→ Extract provided:
Shannon tells a Monday-night Blue Chip Speakers meeting about ten years of sobriety earned through two failed attempts, the suicide of her oldest son at seven years sober, and the death of her stepmother the Monday before the recording. Her sobriety date is December 7, 2006. Born in Pennsylvania to an Army father and a mother who locked her and her sister in closets at night to go drinking, Shannon was told for years that her mother was dead. Reunited at eleven, she learned early that home was not safe.

She didn't like alcohol at first — one wine cooler, one Tom Collins, a fifth of Southern Comfort puked up face-down in her jeans jacket at fourteen — but by her early twenties a Bacardi and Coke fixed the problem. Pregnant at sixteen, married at sixteen, a second child at seventeen, divorced at eighteen, she drove a U-Haul from Georgia to Pennsylvania alone with a one-year-old and a two-year-old, took a bartending job above a bar, and lived out three marriages, a third child, an eight-year-old son who disappeared for three years, and a third husband who matched her half-bottle of Bacardi a night.

→ Activity 1: Return each line of the rows that contains the string "диска".

→ Dataset:

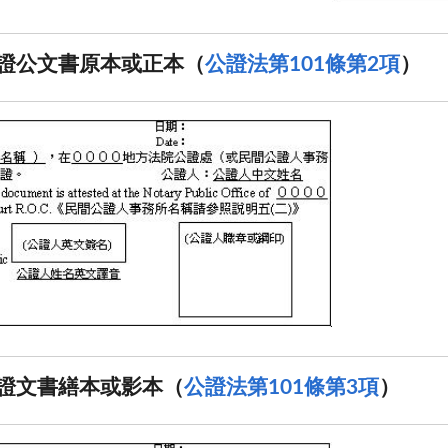
證公文書原本或正本（
公證法第101條第2項
）
證文書繕本或影本（
公證法第101條第3項
）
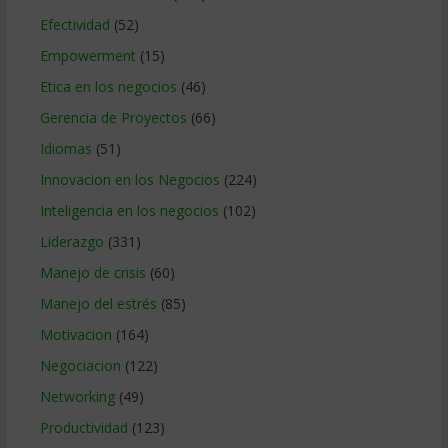
Efectividad
(52)
Empowerment
(15)
Etica en los negocios
(46)
Gerencia de Proyectos
(66)
Idiomas
(51)
Innovacion en los Negocios
(224)
Inteligencia en los negocios
(102)
Liderazgo
(331)
Manejo de crisis
(60)
Manejo del estrés
(85)
Motivacion
(164)
Negociacion
(122)
Networking
(49)
Productividad
(123)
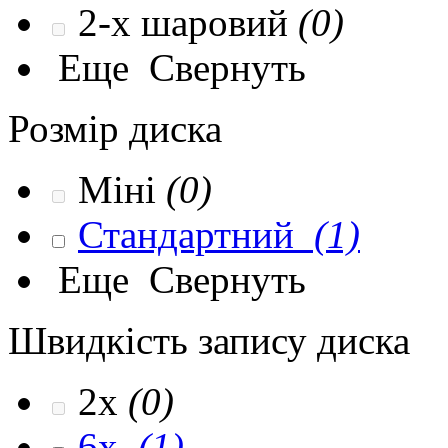
2-х шаровий
(0)
Еще
Свернуть
Розмір диска
Міні
(0)
Стандартний
(1)
Еще
Свернуть
Швидкість запису диска
2x
(0)
6x
(1)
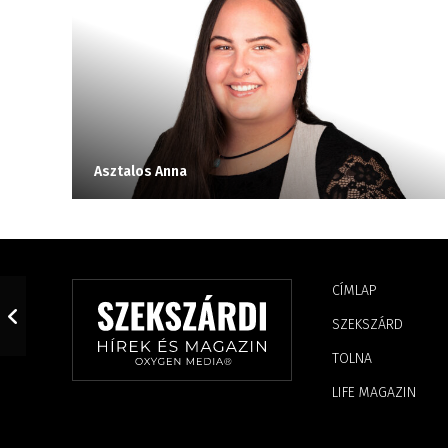
Asztalos Anna
CÍMLAP
SZEKSZÁRD
TOLNA
LIFE MAGAZIN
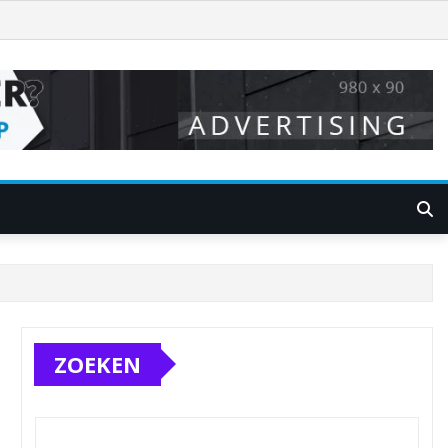
ZOEKEN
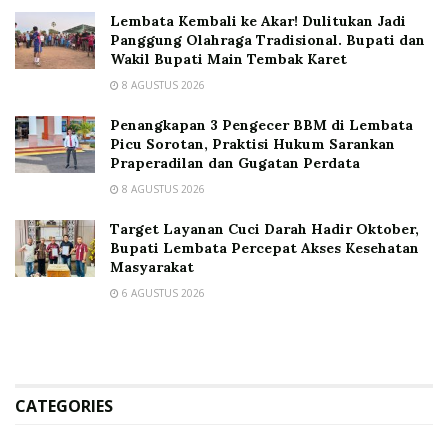
Lembata Kembali ke Akar! Dulitukan Jadi
Panggung Olahraga Tradisional. Bupati dan
Wakil Bupati Main Tembak Karet
8 AGUSTUS 2026
Penangkapan 3 Pengecer BBM di Lembata
Picu Sorotan, Praktisi Hukum Sarankan
Praperadilan dan Gugatan Perdata
8 AGUSTUS 2026
Target Layanan Cuci Darah Hadir Oktober,
Bupati Lembata Percepat Akses Kesehatan
Masyarakat
6 AGUSTUS 2026
CATEGORIES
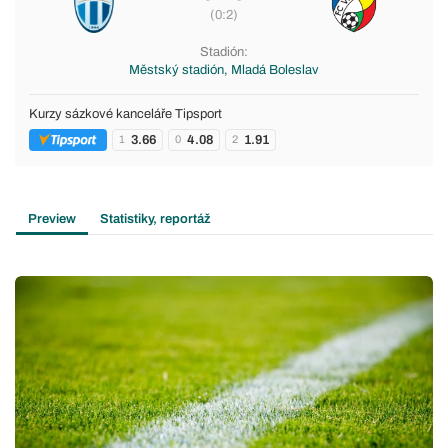
(0:2)
Stadión:
Městský stadión, Mladá Boleslav
Kurzy sázkové kanceláře Tipsport
3.66
4.08
1.91
1
0
2
Preview
Statistiky, reportáž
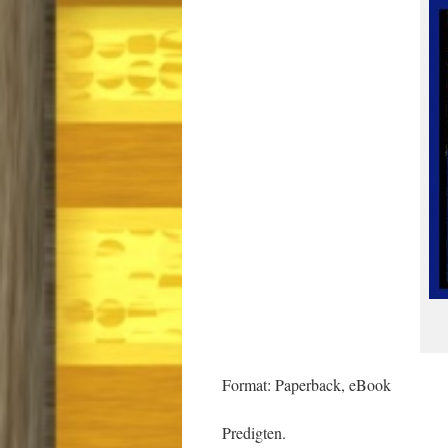
Format: Paperback, eBook
Predigten.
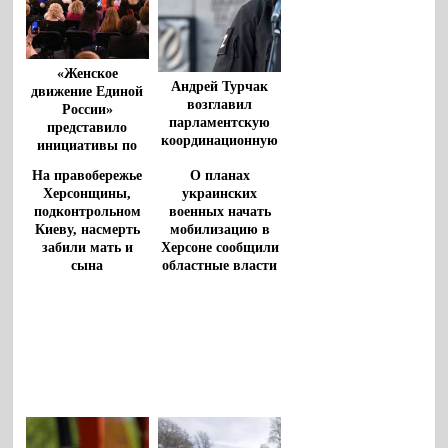
«Женское
Андрей Турчак
движение Единой
возглавил
России»
парламентскую
представило
координационную
инициативы по
группу
поддержке
На правобережье
О планах
по вопросам СВО
женщин
Херсонщины,
украинских
подконтрольном
военных начать
Киеву, насмерть
мобилизацию в
забили мать и
Херсоне сообщили
сына
областные власти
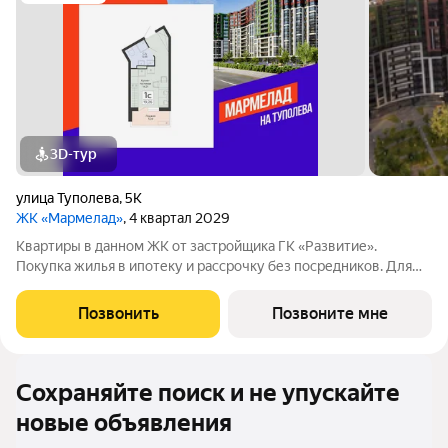
3D-тур
улица Туполева
,
5К
ЖК «Мармелад»
, 4 квартал 2029
Квартиры в данном ЖК от застройщика ГК «Развитие».
Покупка жилья в ипотеку и рассрочку без посредников. Для
более подробной консультации по приобретению квартир
обращайтесь в отдел продаж застройщика.
Позвонить
Позвоните мне
Сохраняйте поиск и не упускайте
новые объявления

→ Activity 2: Pick up the account of Shannon's sobriety talk after its last sentence and carry it forward.

→ Answer section 1:
Розмір диска
Швидкість запису диска

→ Answer section 2:
At twenty-eight, divorced, she drank past the edge of wet brain and detoxed three days alone on her apartment floor before calling the AA 800 number. A first four-month stretch ended when her sponsor betrayed her confidences. Six months back out showed her the same bottom coming, so she made a ninety-day deal with herself — sponsor, service, steps, chairing meetings — and if she still wanted to drink at day ninety she'd drink. The obsession lifted inside those ninety days. A forgiveness retreat at Hazelden at ten months sober gave her a foundation. At seven years sober she got the Walgreens phone call that her oldest son had hanged himself; seven people from her home group showed up at her door that night.

Her message is plain — if the program held through that, it holds through anything — and the obsession can come back even at seven years if the meetings slip. She is a paralegal now, has kept a job over three years, is raising two grandsons by presence, sponsors women, and has come back to meetings after letting them drift while she buried a son and a stepmother.